Hoger beroep inzake asbest in dak van loods en woonhuis met betrekking tot erfgenamen

In deze zaak, die voor het Gerechtshof 's-Hertogenbosch diende, ging het om een hoger beroep met betrekking tot asbest in het dak van een loods en een woonhuis. De zaak was aanhangig gemaakt door de principaal appellanten, [A.] c.s., tegen de principaal geïntimeerden, [C.] c.s. De rechtbank Maastricht had eerder vonnissen gewezen op 17 mei 2006 en 2 mei 2007, waartegen [A.] c.s. in hoger beroep gingen. In hun memorie van grieven stelden zij vier grieven op en vroegen zij om vernietiging van de eerdere vonnissen en afwijzing van de vorderingen van [C.] c.s., met veroordeling van laatstgenoemden in de proceskosten.
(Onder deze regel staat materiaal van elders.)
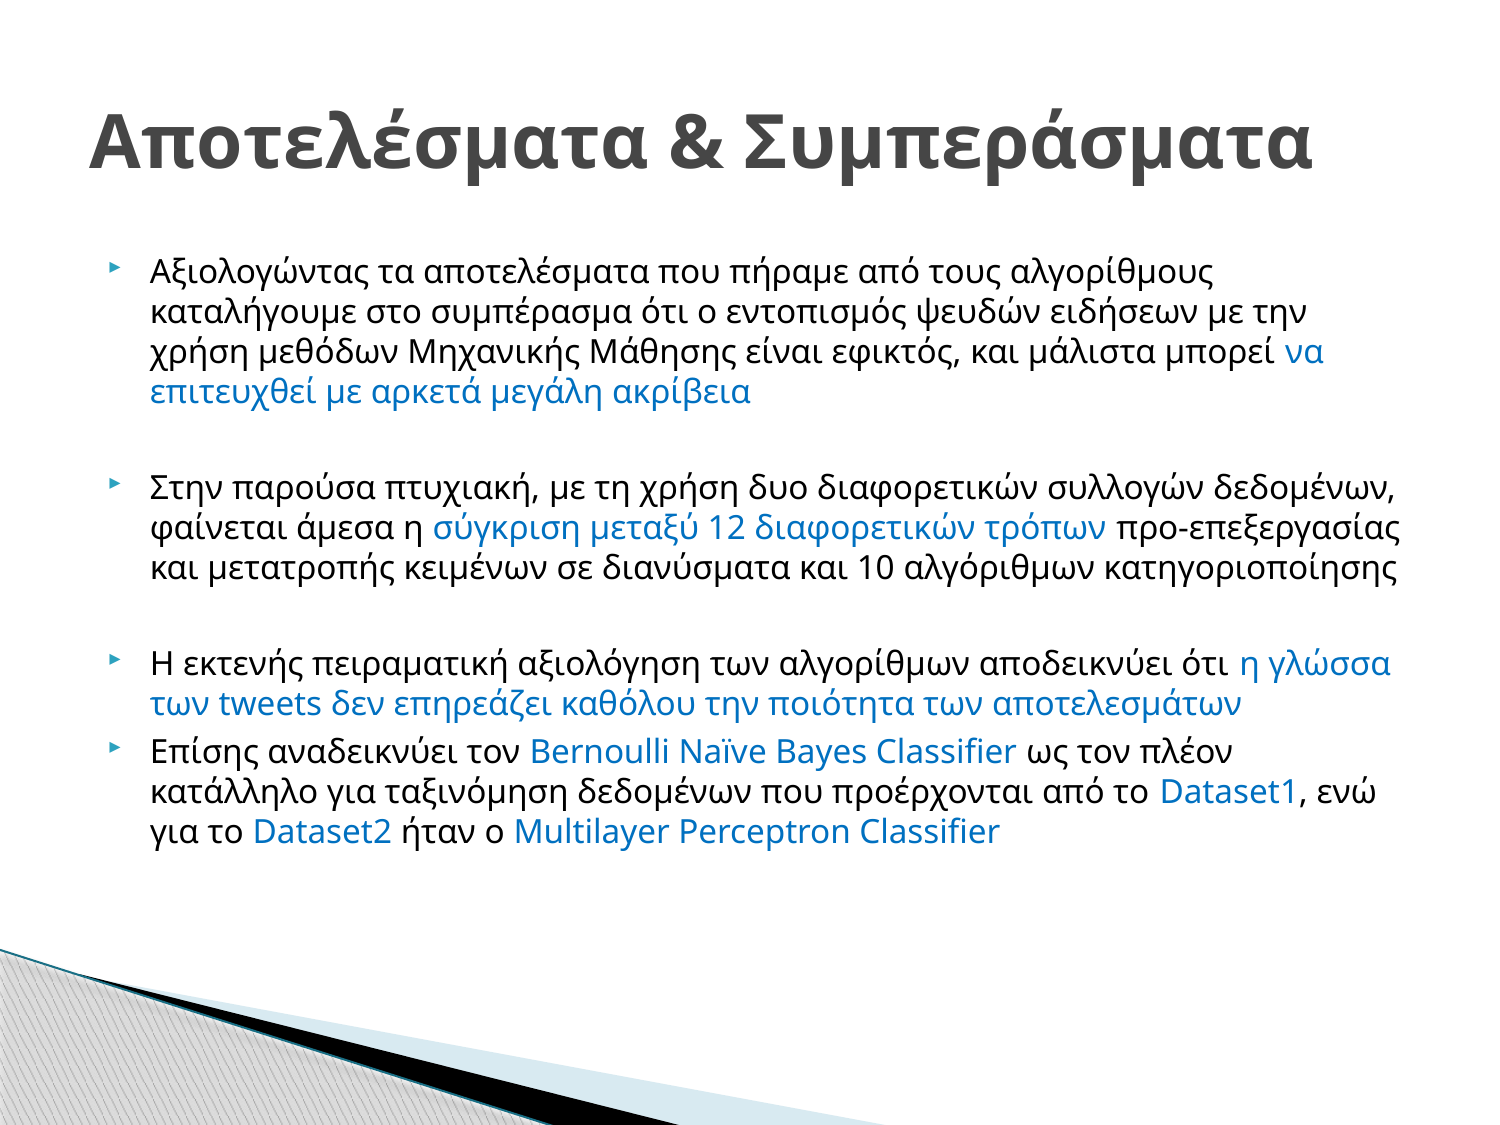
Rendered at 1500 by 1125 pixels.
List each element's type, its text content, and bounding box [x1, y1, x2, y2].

[C.] c.s. bestreden de grieven in hun memorie van antwoord en stelden voorwaardelijk incidenteel appel in, met twee grieven en een verzoek tot toewijzing van hun subsidiaire vorderingen, mocht het principaal appel worden afgewezen. [A.] c.s. gaven een antwoord op het voorwaardelijk incidenteel appel. De zaak werd vervolgens ter zitting behandeld, waarbij partijen hun gedingstukken overlegden en om uitspraak vroegen.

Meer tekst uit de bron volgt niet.